Now that the older two girls are in real school, I notice subtle differences each year in the way they are maturing and changing. Growth is good, but change is hard. And, it makes me appreciate these preschool years all the more as I know they are fleeting.

This is one of several outfits the Preschooler likes to wear on mornings when we stay around the house.

She doesn’t yet know that the tights go on before and underneath the leotard. It drives me crazy not to help her fix this situation, but it also illustrates a certain confidence and innocence that I hate to shatter with correction just yet.

As a mom of three daughters, I can feel panicked just thinking about the challenges that lie ahead of us. I want so much to protect the minds and hearts of these girls. The world is not kind. There are mean girls, mixed messages, social media bombardment and all manner of societal pressures to dress and look and act a certain way.
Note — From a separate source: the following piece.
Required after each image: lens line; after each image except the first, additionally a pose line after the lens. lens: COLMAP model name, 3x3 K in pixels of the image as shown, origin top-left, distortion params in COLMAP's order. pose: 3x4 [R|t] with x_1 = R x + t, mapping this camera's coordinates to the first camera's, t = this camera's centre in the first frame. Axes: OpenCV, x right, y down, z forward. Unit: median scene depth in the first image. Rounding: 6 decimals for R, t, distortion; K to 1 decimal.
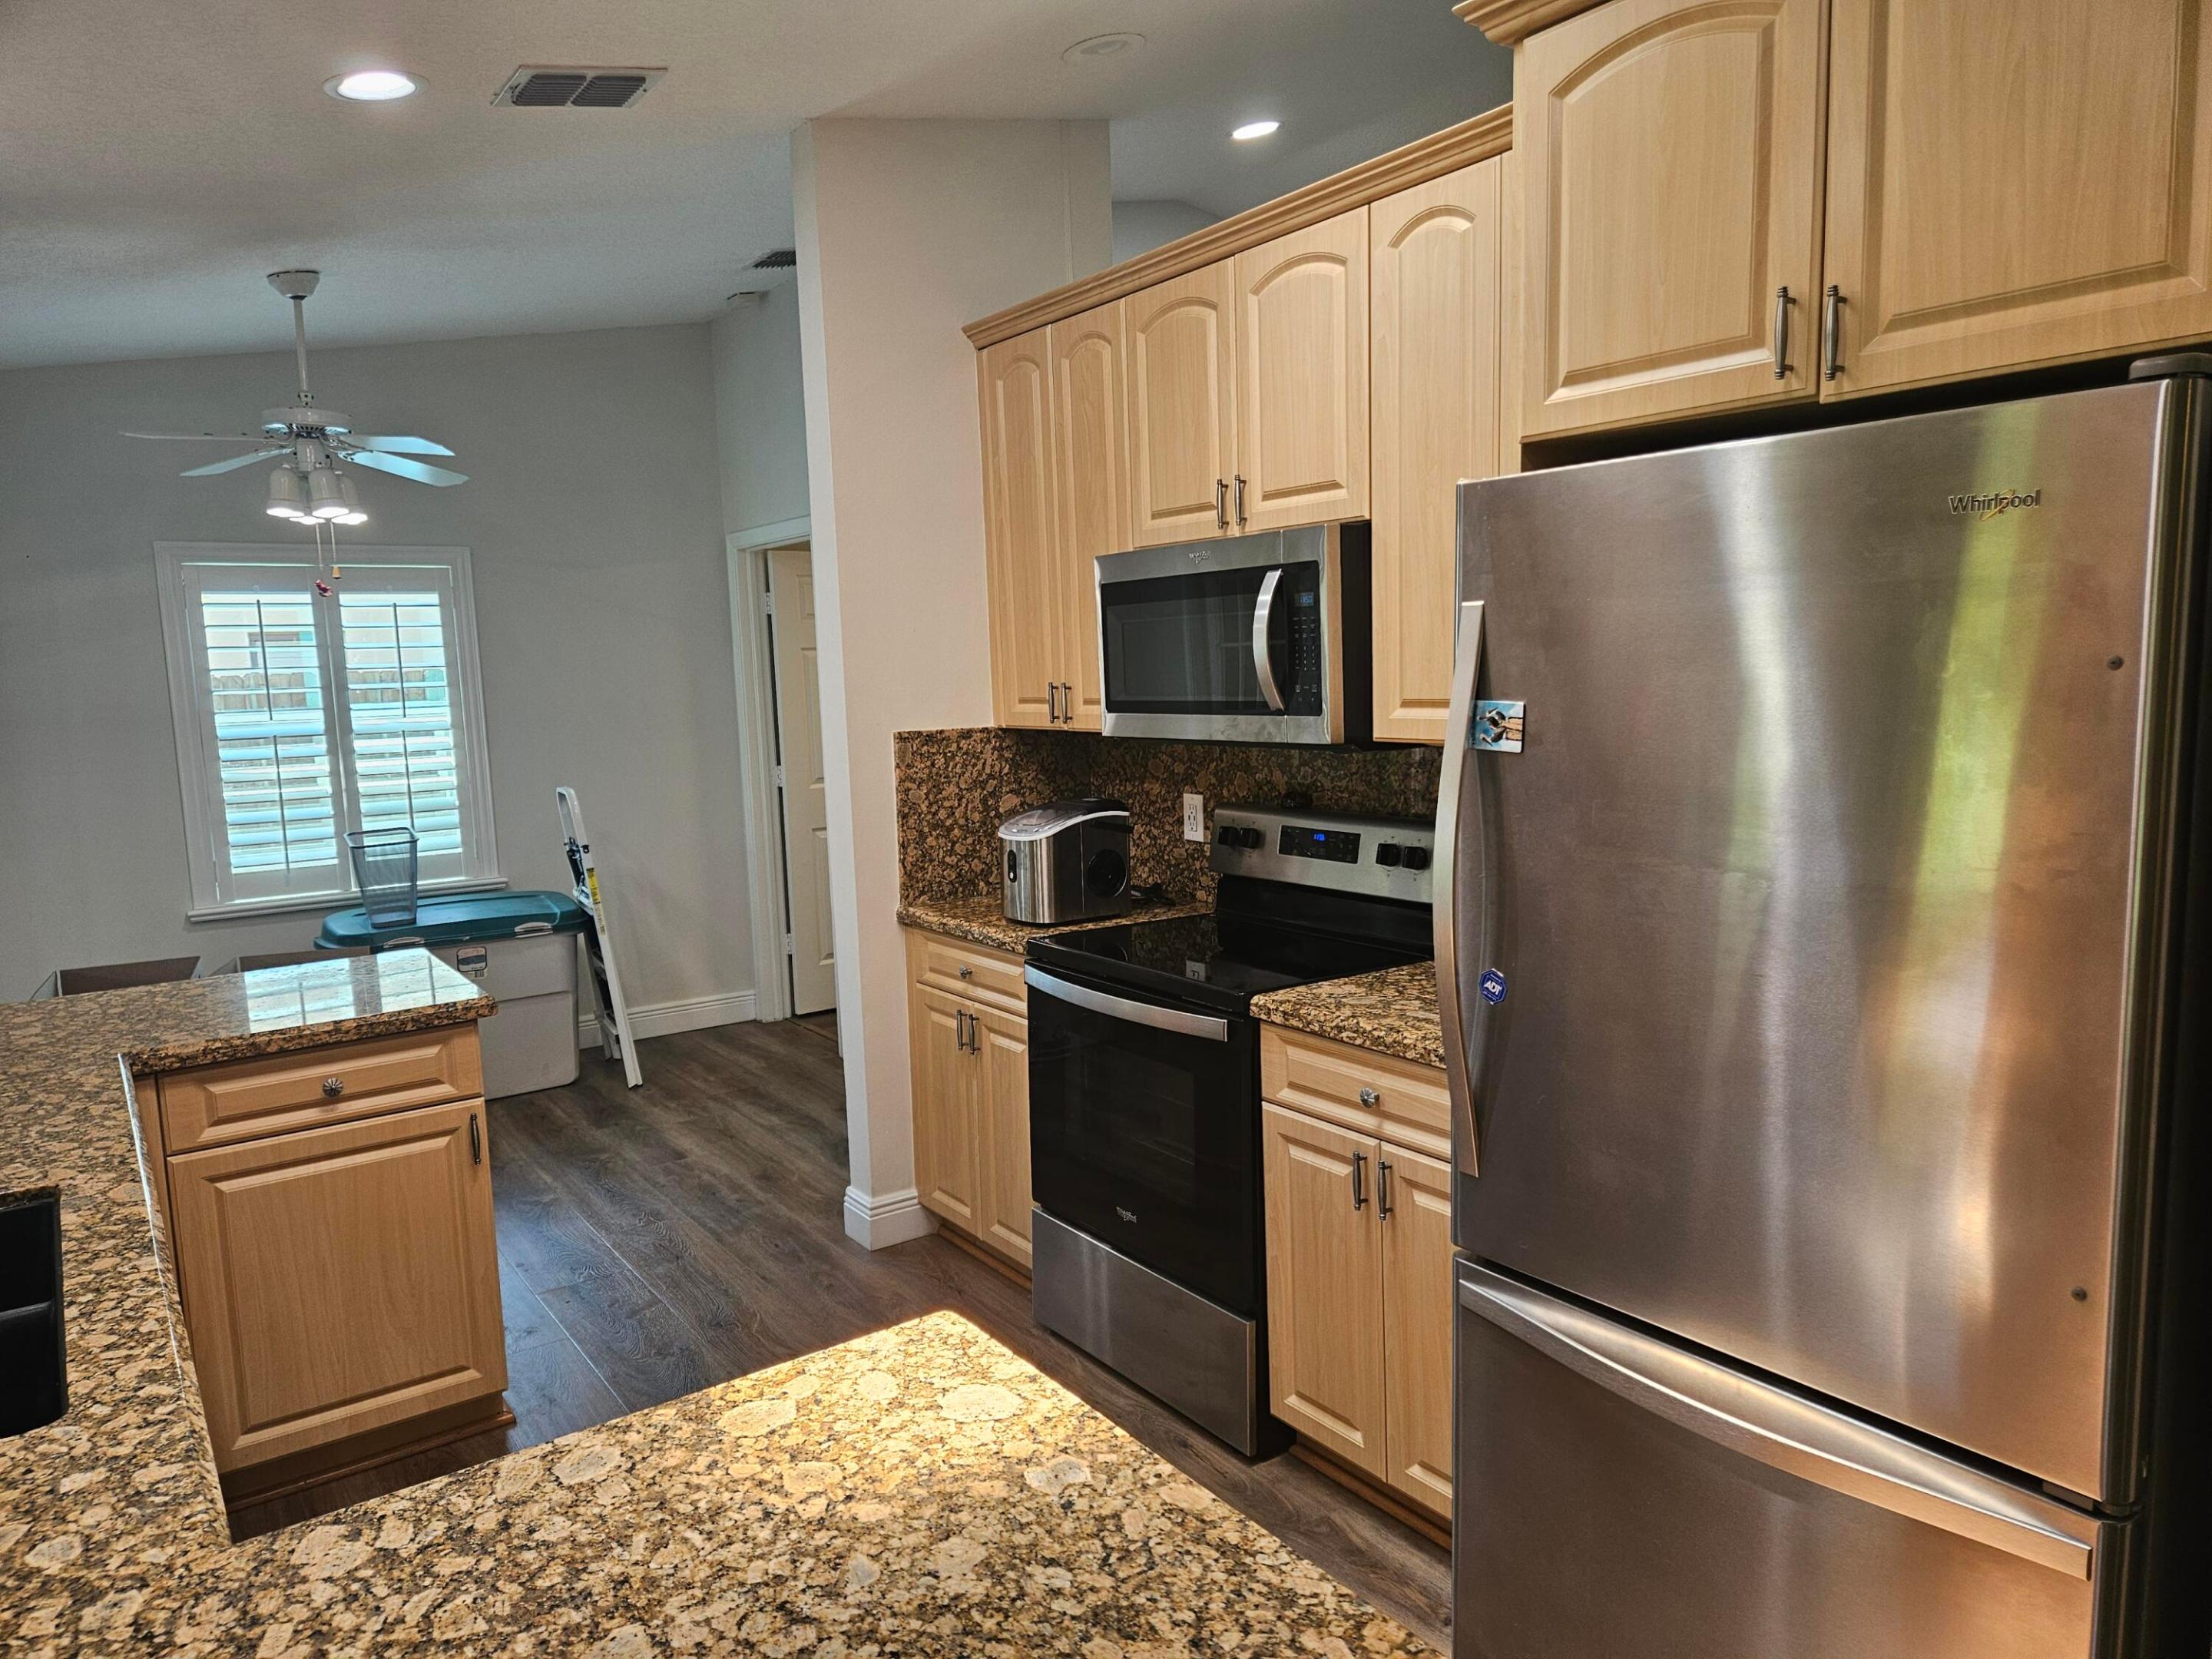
lens RADIAL K [[1478.5, 0, 1110.9], [0, 1478.5, 837.0], [0, 0, 1]] dist [0.064622, -0.048052]
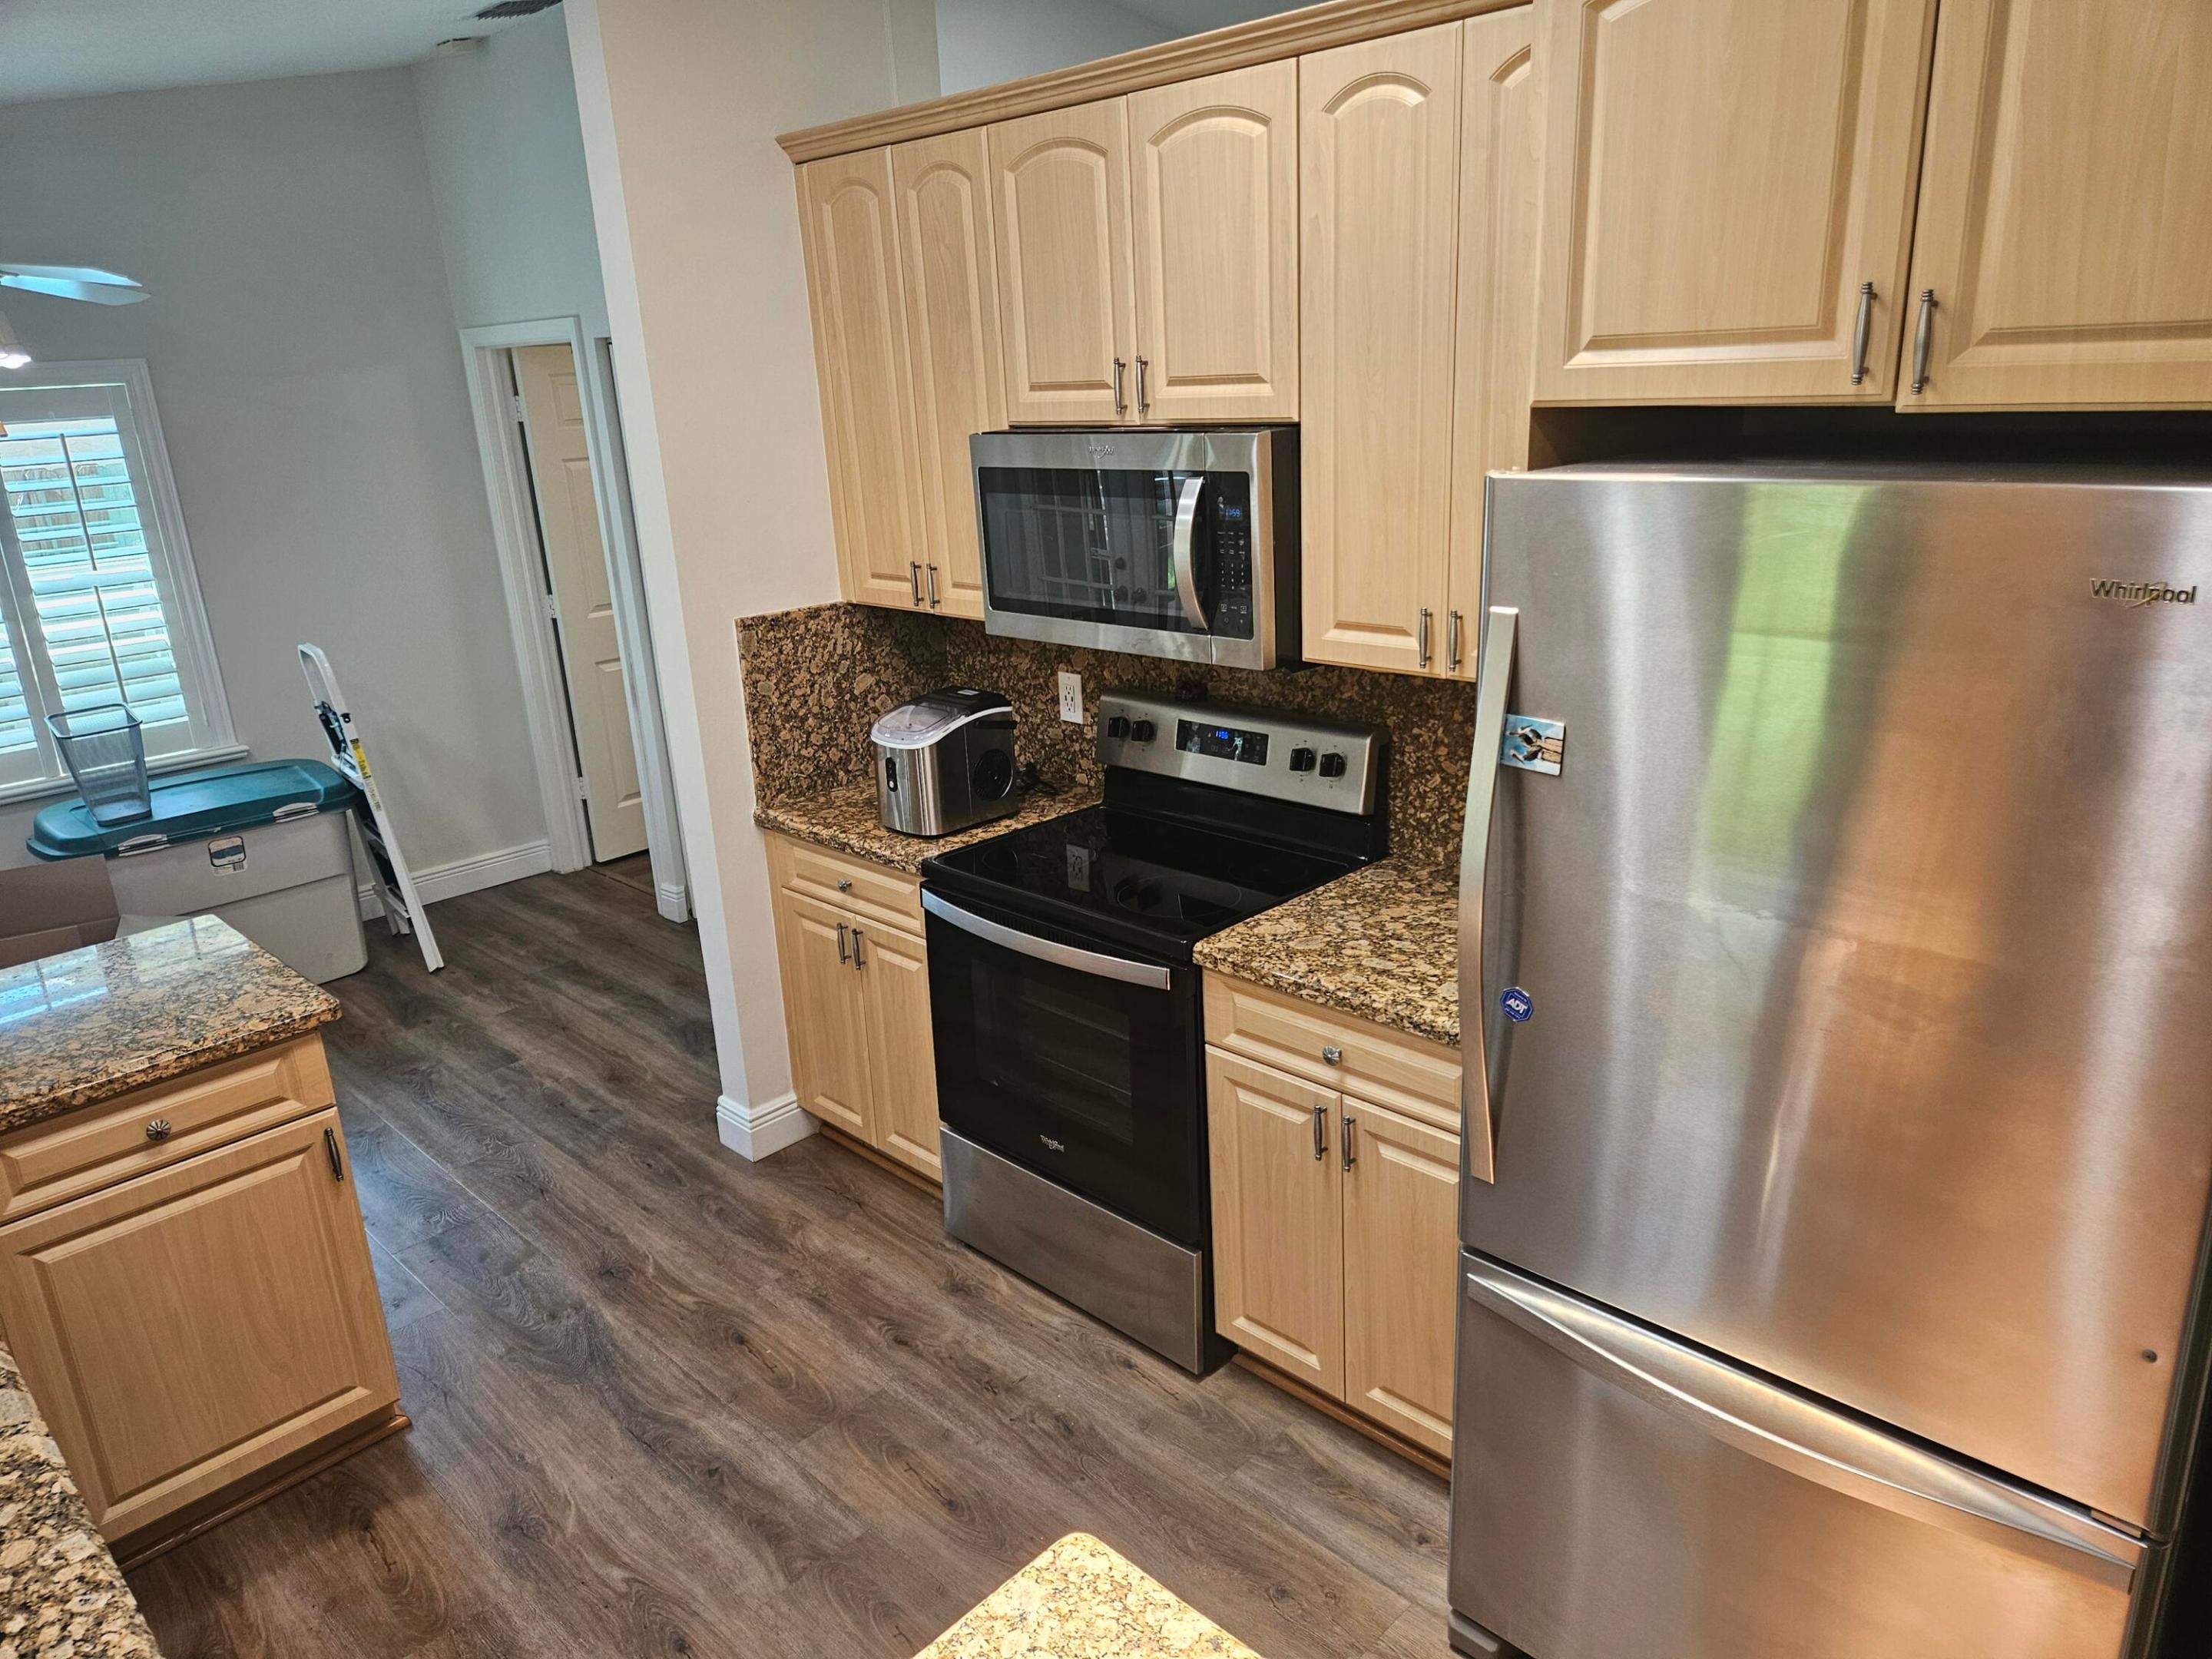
lens RADIAL K [[1478.5, 0, 1125.2], [0, 1478.5, 829.2], [0, 0, 1]] dist [0.064622, -0.048052]
pose [[0.983662, -0.066460, 0.167308, -0.089705], [0.036735, 0.983908, 0.174859, -0.115534], [-0.176237, -0.165856, 0.970274, 0.076145]]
No matter how hard I work to prevent it from happening, people and circumstances will inevitably offer them plenty of critique, hurt their feelings and/or let them down.

When I see the Preschooler confidently put together yet another ridiculous outfit… or when the 1st Grader asks me a very serious question about the Tooth Fairy… or when I hear the 3rd Grader making another video of herself singing to a Taylor Swift song and using her stuffed animals as backup singers… I just want to bottle up all the innocence, imagination, self assurance and uninhibited creativity and save some of that goodness to douse on them down the road when peer pressure and age begin depleting it. Of course I’m not the first or the last mom to have those feelings. I just think about it more each year when another school season begins and I see all the photographic evidence of change!

Don’t get me wrong. There are many moments when I think perhaps the next season will be easier, and I welcome it with open arms and tired eyes. Like yesterday when I had a momentary lapse in judgement and thought it might be fun to take the Preschooler out to a real lunch, just the two of us. This was my view during most of the meal as she slid under the table and did various other inappropriate things {like headstands}.
But, then I stepped into the playroom last night to put something away and noticed this scene on the couch.
Apparently all the dolls and stuffed animals had been summoned for an important meeting of some sort. I’m not sure what the case, but it makes me want to freeze time. 
And, so I’m simultaneously nostalgic and hopeful. I’m sad that time is flying by and chubby babies
have already morphed into semi-independent elementary schoolers. I miss this.
But, I won’t so much miss fits like this. 
So, I’m looking forward to the seasons ahead and the promise those days hold to be fun and fulfilling in their own right. 
Last week the 3rd Grader checked out a kid’s cookbook from the school library and eagerly announced while she was flipping through the recipes, “Hey, maybe some day I can be our family chef and cook all our meals!” 
Yes. Yes. Yes! How can I nurture this great idea??
At the very least, I think with each passing year our mealtimes are bound to get better. Perhaps they won’t be as exciting when everyone sits in their seat for the duration of the meal and no one throws a crayon across the table or pinches the person sitting next to them “because she looked at me with a strange face”… but they will be better. 
And, they will be fantastic if we have a “family chef” preparing them.